Saved data entries:
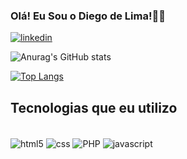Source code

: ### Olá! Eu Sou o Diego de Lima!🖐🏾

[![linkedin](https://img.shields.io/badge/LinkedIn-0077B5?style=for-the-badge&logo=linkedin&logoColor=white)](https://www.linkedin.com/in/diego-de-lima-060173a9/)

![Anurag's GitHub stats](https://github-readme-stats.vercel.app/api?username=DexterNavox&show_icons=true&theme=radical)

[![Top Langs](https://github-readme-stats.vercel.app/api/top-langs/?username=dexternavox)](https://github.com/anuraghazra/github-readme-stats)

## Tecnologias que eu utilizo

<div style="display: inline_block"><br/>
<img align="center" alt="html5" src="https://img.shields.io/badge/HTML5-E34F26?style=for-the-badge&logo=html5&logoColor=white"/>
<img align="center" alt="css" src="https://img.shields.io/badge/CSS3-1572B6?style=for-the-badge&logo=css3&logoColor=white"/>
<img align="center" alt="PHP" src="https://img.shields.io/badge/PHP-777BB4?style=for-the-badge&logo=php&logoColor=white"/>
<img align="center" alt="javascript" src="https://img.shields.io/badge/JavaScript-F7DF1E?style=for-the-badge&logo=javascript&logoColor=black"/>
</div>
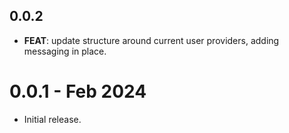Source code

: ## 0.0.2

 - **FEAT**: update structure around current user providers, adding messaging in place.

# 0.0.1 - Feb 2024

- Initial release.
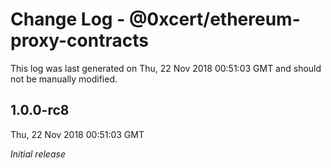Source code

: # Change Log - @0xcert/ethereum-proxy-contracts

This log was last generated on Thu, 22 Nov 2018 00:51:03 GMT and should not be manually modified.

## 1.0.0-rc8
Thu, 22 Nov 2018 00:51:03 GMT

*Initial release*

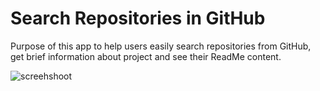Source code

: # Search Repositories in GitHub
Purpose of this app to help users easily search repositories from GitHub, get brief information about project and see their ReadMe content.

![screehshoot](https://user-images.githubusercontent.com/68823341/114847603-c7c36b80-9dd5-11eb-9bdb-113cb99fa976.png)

WHAT THE EXERCISE ASKS:
Every line that contains "vercel" should be copied out of the data.

ANSWER FOR THE TASK:
![Anurag's GitHub stats](https://github-readme-stats.vercel.app/api?username=DexterNavox&show_icons=true&theme=radical)
[![Top Langs](https://github-readme-stats.vercel.app/api/top-langs/?username=dexternavox)](https://github.com/anuraghazra/github-readme-stats)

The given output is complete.